* What you need to do *
Of the entries below, copy only those lines that contain the word "shift".

* Records for the task *
---

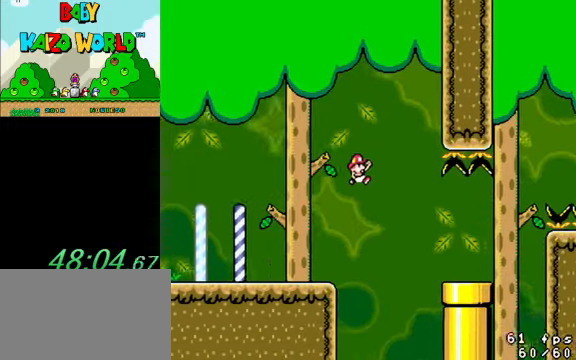
{"keys": ["right", "y"], "events": []}
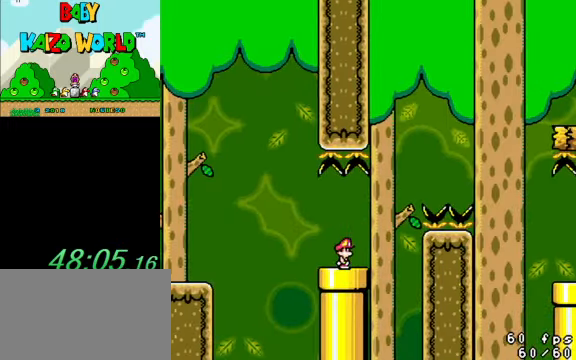
{"keys": ["right", "shift", "y"], "events": [[34, "shift", "down"]]}
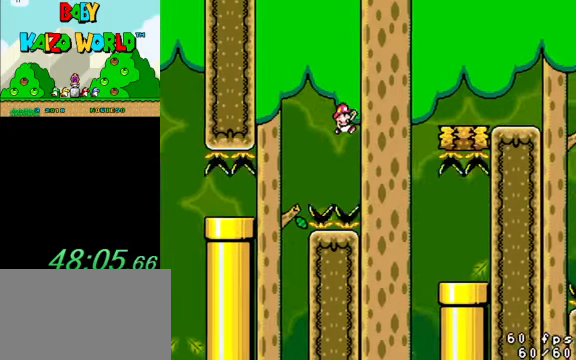
{"keys": ["right", "shift", "y"], "events": [[267, "left", "down"], [267, "right", "up"], [367, "left", "up"], [367, "right", "down"]]}
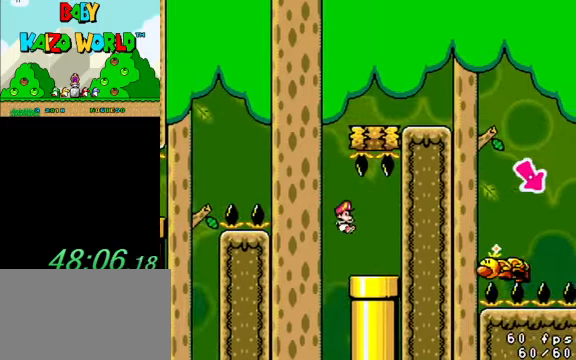
{"keys": ["left", "y"], "events": [[200, "shift", "up"], [234, "left", "down"], [234, "right", "up"]]}
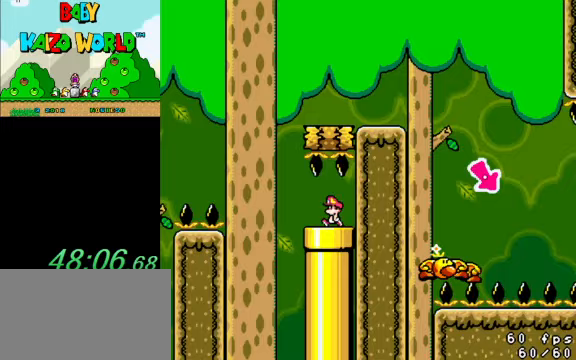
{"keys": ["right", "shift", "y"], "events": [[100, "right", "down"], [167, "shift", "down"], [200, "left", "up"]]}
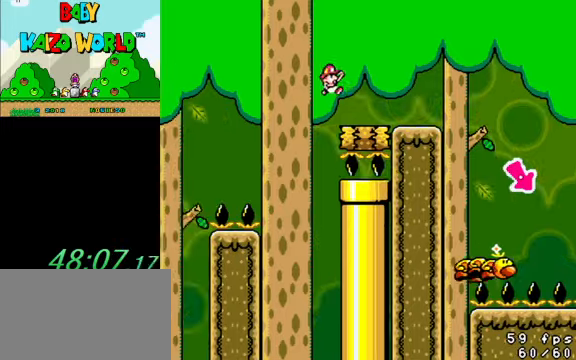
{"keys": ["right", "shift", "y"], "events": [[200, "shift", "up"], [500, "shift", "down"]]}
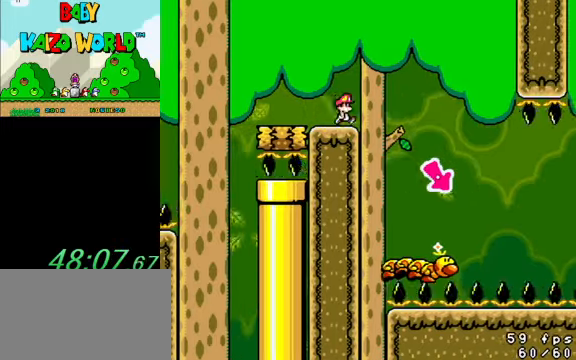
{"keys": ["left", "shift", "y"], "events": [[133, "shift", "up"], [400, "right", "up"], [400, "shift", "down"], [467, "left", "down"]]}
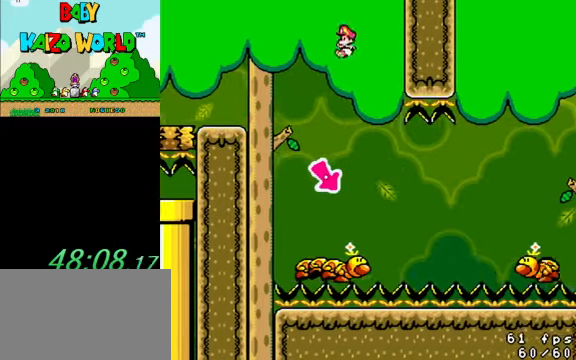
{"keys": ["left", "y"], "events": [[133, "left", "up"], [133, "right", "down"], [367, "left", "down"], [367, "right", "up"], [467, "shift", "up"]]}
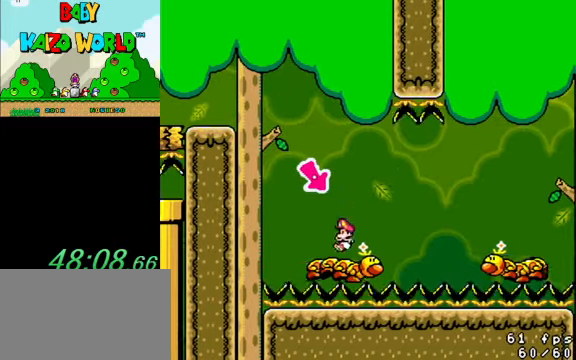
{"keys": ["right", "y"], "events": [[33, "right", "down"], [67, "left", "up"], [300, "right", "up"], [333, "left", "down"], [433, "right", "down"], [500, "left", "up"]]}
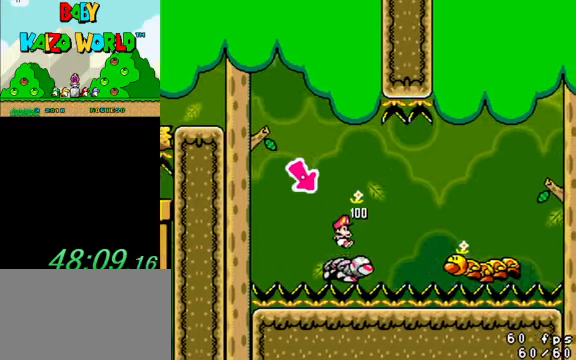
{"keys": ["right", "y"], "events": [[167, "right", "up"], [233, "left", "down"], [300, "right", "down"], [367, "left", "up"]]}
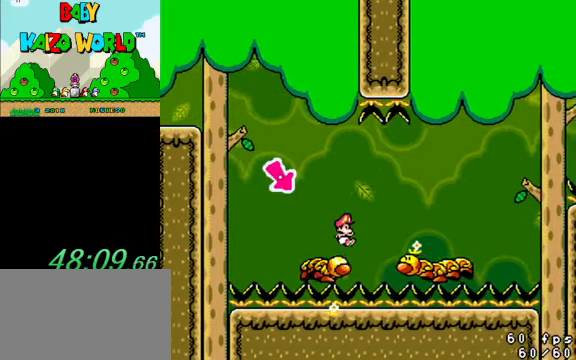
{"keys": ["right", "y"], "events": [[33, "left", "down"], [33, "right", "up"], [133, "left", "up"], [133, "right", "down"]]}
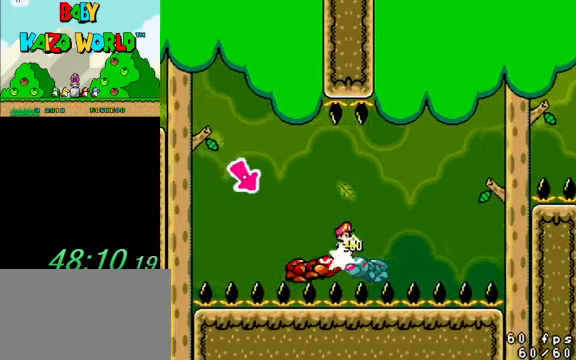
{"keys": ["left", "y"], "events": [[67, "left", "down"], [67, "right", "up"], [200, "right", "down"], [233, "left", "up"], [433, "left", "down"], [433, "right", "up"]]}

---

* Solution to the exercise *
{"keys": ["right", "shift", "y"], "events": [[34, "shift", "down"]]}
{"keys": ["right", "shift", "y"], "events": [[267, "left", "down"], [267, "right", "up"], [367, "left", "up"], [367, "right", "down"]]}
{"keys": ["left", "y"], "events": [[200, "shift", "up"], [234, "left", "down"], [234, "right", "up"]]}
{"keys": ["right", "shift", "y"], "events": [[100, "right", "down"], [167, "shift", "down"], [200, "left", "up"]]}
{"keys": ["right", "shift", "y"], "events": [[200, "shift", "up"], [500, "shift", "down"]]}
{"keys": ["left", "shift", "y"], "events": [[133, "shift", "up"], [400, "right", "up"], [400, "shift", "down"], [467, "left", "down"]]}
{"keys": ["left", "y"], "events": [[133, "left", "up"], [133, "right", "down"], [367, "left", "down"], [367, "right", "up"], [467, "shift", "up"]]}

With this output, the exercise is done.